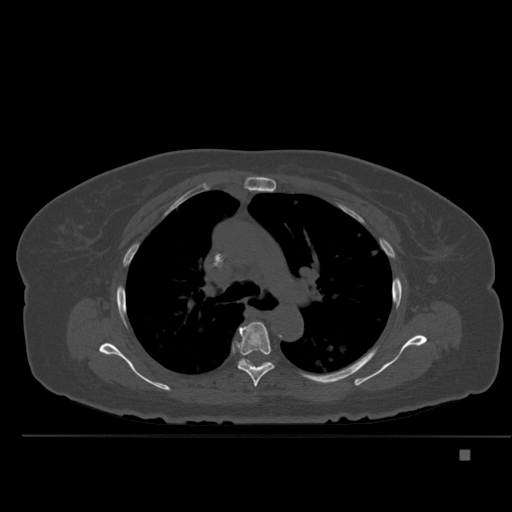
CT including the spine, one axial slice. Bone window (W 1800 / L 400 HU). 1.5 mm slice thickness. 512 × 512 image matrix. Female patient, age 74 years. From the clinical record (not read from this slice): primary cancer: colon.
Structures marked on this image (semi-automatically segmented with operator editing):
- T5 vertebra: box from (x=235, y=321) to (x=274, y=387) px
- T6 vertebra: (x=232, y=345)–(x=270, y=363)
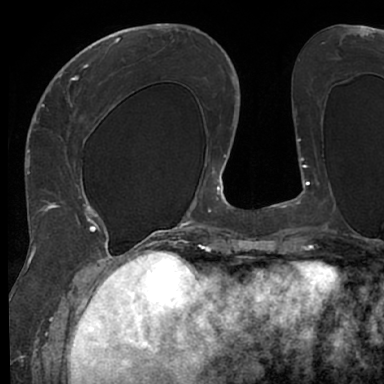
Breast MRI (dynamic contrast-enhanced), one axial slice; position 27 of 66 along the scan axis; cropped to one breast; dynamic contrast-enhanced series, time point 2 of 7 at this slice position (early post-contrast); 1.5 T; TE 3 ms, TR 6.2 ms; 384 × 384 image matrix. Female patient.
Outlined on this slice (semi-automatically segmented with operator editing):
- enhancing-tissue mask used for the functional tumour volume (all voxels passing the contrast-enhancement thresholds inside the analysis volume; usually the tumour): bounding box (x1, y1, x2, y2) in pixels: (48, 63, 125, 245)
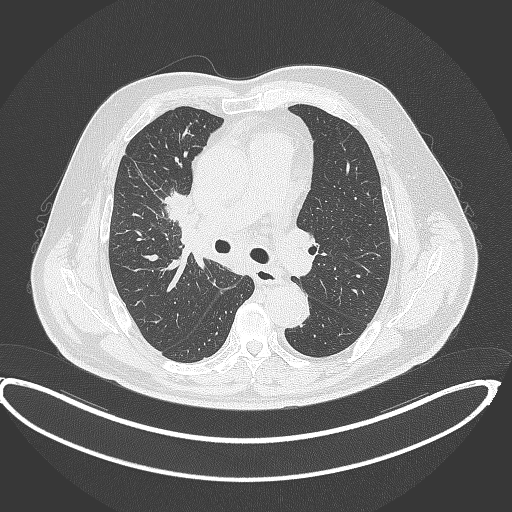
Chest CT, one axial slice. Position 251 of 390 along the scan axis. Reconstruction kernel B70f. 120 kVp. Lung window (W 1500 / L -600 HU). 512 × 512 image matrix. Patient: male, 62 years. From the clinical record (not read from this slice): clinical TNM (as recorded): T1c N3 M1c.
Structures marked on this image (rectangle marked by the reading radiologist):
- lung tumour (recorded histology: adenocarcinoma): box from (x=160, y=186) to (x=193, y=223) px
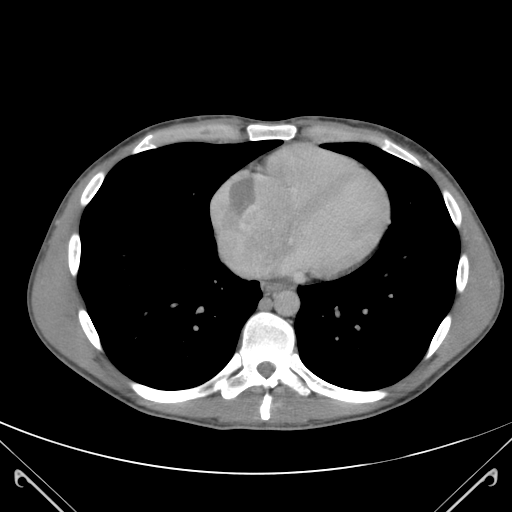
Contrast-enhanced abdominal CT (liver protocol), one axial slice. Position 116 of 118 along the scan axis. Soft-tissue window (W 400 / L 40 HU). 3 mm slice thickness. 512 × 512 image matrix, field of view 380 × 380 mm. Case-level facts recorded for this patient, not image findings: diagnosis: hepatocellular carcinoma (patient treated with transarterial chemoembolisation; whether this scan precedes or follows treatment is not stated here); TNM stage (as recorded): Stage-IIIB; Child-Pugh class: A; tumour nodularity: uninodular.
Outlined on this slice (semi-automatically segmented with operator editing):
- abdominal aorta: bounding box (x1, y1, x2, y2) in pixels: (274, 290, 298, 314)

* * *

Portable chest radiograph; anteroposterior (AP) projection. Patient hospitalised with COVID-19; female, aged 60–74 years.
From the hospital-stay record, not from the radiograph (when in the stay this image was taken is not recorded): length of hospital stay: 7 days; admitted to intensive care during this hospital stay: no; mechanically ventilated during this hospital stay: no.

● Task instructions:
Above are the records; print exactly the lines from the line with "Portable chest radiograph;" to the line with "From the hospital-stay", including both, and nothing else.

● Solution to this problem:
Portable chest radiograph; anteroposterior (AP) projection. Patient hospitalised with COVID-19; female, aged 60–74 years.
From the hospital-stay record, not from the radiograph (when in the stay this image was taken is not recorded): length of hospital stay: 7 days; admitted to intensive care during this hospital stay: no; mechanically ventilated during this hospital stay: no.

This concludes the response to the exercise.